▸ Work instruction: Find each line in the material below that contains the word "total", and copy those lines unchanged.

Given data: Begin

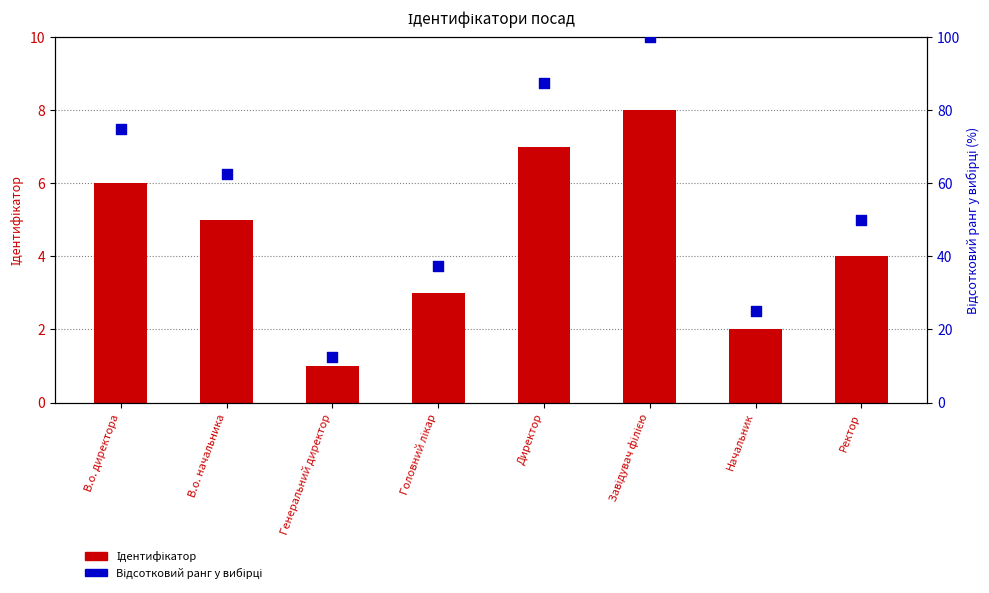

Which series contains the lowest Y value?

Ідентифікатор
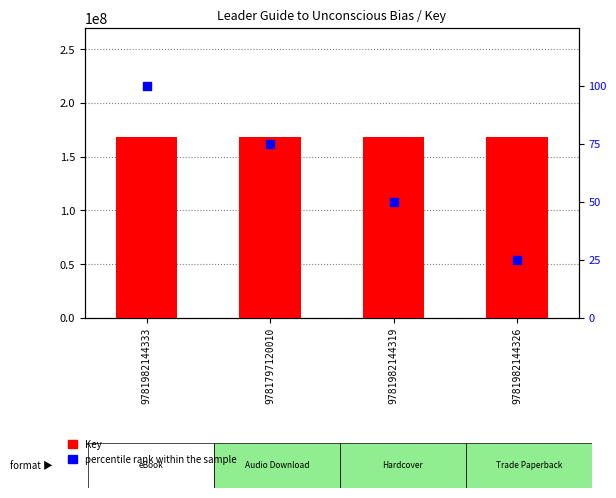

What is the total value across all series at 9781982144326?

168599585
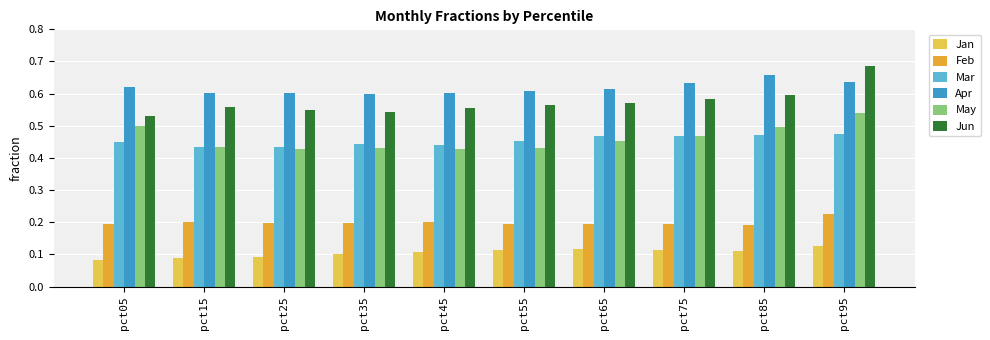

At how many categories does at least one series exceed 0?

10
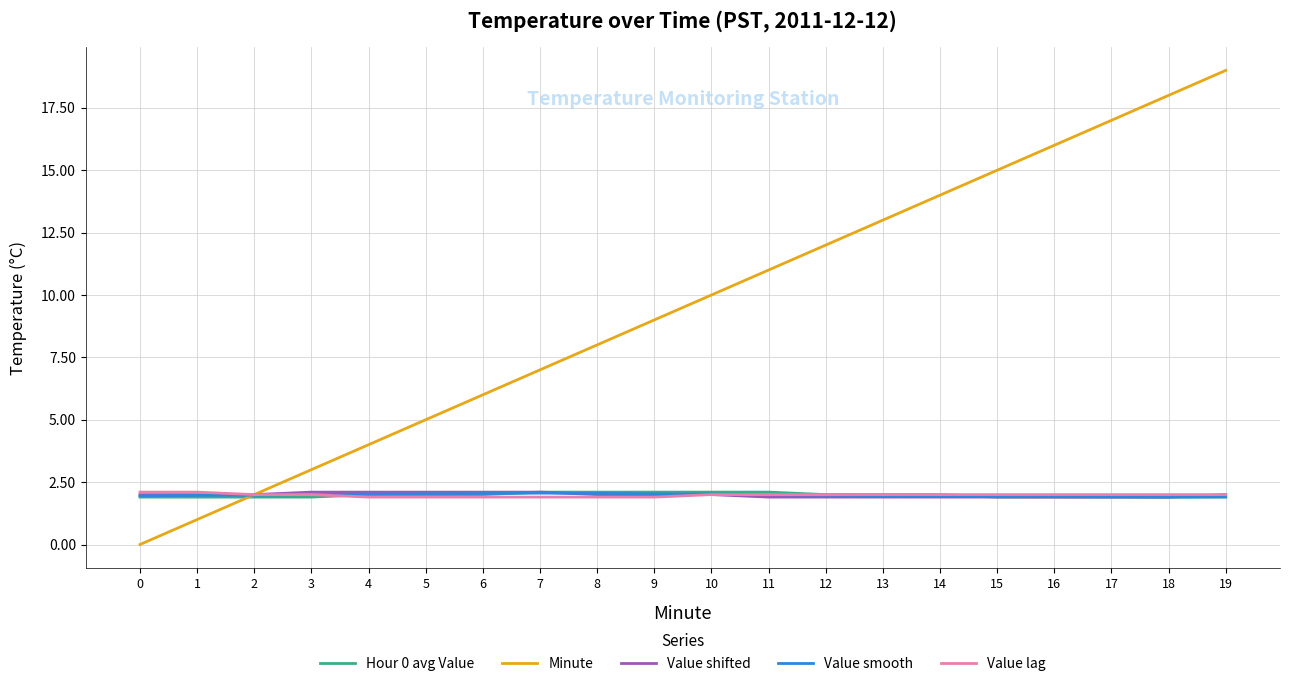

What is the total value across all series at 14?

21.9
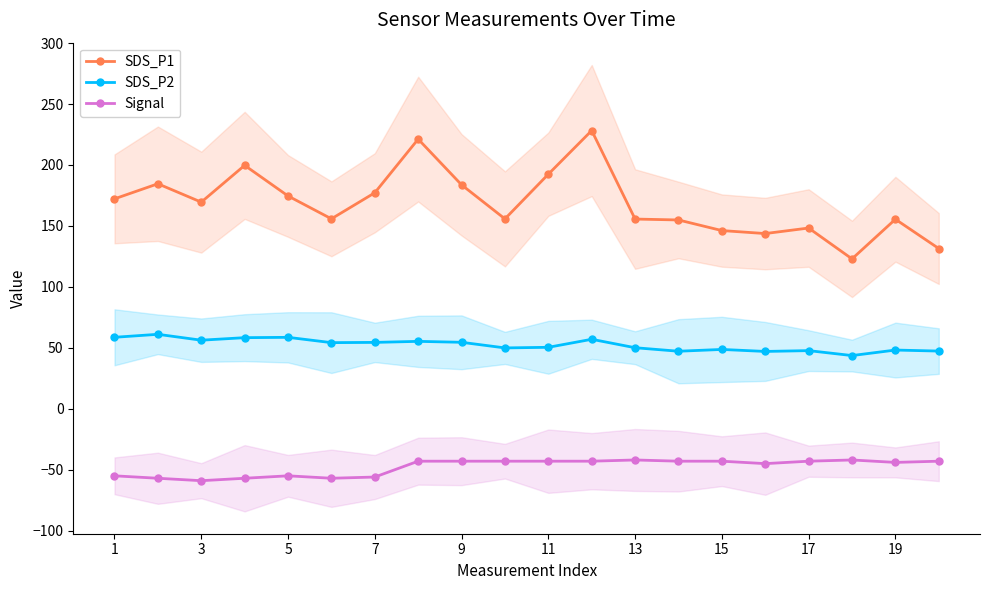

True or false: Signal and SDS_P2 intersect in this chart.

False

Given data: End

▸ Output for this task:
What is the total value across all series at 9781982144326?
What is the total value across all series at 14?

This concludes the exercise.